Serafina took a deep breath, then picked up where Thalassa had stopped her. As she sang, the canta magus whirled around her, pushing her, challenging her, never letting up. As Serafina began a very tricky section of the songspell, a tribute to her future husband, Thalassa swam closer, propelled by her strong tentacles.
“Expression, Serafina, more expression!” she demanded.
Serafina had conjured a water vortex as part of an effect. She added two more.
“Good, good! Now use the magic to make me
feel
something! Amaze me!”
Raising the vortices with her voice, Serafina made them taller and spun them faster. She forgot she was inside the palace, forgot to keep the magic small. Her voice grew louder, stronger. She swept a graceful hand out in front of her, curving the vortices. She bent them once, twice, three times, folding the water in on itself, forcing it to refract light.
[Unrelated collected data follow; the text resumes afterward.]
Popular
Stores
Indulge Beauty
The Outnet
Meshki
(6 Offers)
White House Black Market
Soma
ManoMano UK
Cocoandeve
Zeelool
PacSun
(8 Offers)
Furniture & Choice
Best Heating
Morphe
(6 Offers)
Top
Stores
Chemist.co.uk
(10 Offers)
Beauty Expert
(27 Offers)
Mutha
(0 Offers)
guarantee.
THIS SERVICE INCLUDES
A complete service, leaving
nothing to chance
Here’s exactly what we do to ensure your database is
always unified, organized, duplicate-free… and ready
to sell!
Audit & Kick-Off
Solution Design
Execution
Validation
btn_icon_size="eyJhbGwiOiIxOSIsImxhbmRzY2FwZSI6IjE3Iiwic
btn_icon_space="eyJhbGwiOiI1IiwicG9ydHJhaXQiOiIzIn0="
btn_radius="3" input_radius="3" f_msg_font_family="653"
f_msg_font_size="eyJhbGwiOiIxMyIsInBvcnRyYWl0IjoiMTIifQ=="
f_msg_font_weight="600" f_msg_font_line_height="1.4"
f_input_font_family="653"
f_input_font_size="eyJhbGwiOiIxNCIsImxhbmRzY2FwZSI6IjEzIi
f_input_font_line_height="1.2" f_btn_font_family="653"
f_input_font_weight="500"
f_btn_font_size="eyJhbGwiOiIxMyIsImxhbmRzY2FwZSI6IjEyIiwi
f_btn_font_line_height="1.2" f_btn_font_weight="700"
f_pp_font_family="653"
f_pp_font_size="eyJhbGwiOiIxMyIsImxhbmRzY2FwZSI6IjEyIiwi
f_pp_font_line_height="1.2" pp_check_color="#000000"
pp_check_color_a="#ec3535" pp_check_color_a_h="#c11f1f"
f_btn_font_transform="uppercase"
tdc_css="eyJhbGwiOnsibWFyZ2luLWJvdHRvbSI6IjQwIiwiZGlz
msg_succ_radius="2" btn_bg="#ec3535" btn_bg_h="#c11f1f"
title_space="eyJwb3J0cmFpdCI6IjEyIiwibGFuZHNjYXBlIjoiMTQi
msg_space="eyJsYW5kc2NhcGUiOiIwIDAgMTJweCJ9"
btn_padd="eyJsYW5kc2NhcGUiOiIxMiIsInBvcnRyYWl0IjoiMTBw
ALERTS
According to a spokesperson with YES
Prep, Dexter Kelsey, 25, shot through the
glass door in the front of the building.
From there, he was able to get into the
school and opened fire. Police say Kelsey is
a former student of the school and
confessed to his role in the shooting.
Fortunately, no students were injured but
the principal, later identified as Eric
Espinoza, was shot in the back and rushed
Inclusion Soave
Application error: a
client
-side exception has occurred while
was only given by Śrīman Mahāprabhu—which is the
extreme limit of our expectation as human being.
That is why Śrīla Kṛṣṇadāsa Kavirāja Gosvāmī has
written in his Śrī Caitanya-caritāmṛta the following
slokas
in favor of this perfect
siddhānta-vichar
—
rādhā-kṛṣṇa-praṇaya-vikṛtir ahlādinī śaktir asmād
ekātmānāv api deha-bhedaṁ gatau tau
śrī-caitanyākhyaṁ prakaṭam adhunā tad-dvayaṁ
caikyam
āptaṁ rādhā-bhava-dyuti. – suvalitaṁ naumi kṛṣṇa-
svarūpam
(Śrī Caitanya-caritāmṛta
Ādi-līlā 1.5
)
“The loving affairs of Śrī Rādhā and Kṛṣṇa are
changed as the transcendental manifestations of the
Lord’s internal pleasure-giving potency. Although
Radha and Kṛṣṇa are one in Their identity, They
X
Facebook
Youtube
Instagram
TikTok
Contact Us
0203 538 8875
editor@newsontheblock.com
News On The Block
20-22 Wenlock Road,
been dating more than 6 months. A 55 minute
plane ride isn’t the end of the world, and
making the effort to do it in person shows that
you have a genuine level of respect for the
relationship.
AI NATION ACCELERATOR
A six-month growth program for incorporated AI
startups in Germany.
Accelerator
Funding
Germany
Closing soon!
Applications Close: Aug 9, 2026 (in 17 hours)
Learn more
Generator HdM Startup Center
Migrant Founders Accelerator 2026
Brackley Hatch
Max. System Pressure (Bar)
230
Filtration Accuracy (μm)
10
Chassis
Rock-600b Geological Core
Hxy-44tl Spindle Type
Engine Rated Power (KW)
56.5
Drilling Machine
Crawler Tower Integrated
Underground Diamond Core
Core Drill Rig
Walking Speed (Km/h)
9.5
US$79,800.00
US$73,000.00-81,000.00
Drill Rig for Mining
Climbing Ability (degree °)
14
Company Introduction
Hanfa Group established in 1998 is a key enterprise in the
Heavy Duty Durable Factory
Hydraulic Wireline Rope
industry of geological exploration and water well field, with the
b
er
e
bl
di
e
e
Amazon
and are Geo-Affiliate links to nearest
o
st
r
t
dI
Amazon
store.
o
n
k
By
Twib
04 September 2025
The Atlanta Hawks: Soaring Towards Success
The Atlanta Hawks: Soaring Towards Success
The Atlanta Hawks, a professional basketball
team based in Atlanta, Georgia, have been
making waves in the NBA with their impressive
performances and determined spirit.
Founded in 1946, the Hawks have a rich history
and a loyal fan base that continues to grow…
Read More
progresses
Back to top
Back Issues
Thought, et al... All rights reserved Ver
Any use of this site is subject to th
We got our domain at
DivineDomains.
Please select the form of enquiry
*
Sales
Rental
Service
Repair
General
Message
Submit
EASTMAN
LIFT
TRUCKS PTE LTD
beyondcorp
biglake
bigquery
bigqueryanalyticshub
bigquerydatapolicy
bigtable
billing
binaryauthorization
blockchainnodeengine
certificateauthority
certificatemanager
“Excellent!” Thalassa shouted.
Sera’s voice was soaring. It swooped over arpeggios, ranged up and down octaves effortlessly. She bent the water again and again, and a dozen more times until it cracked and broke into shards and light shot from it in so many directions, it looked like a mountain of diamonds glittering in the chamber. She was now coming to the part where she had to conjure an image of the crown prince.
She tried to make the most beautiful image she could imagine, but as soon as she saw Mahdi’s face shimmering before her, her voice broke. All she could think about was Lucia telling her that he had a merlfriend. What if she was right?
All at once, her emotion boiled over. She lost control of her songspell. The vortices spun apart violently and splashed to the floor, knocking over a table, smashing a chair, and cracking two windows.
“I can’t do it!” she shouted angrily, slapping the water with her tail. “It’s an
impossible
songspell!” She turned to Thalassa, her composure entirely gone. “Tell my mother the Dokimí’s off. Tell her I’m not good enough! Not good enough for her! Not good enough to cast this rotten songspell! And not good enough for the crown prince!”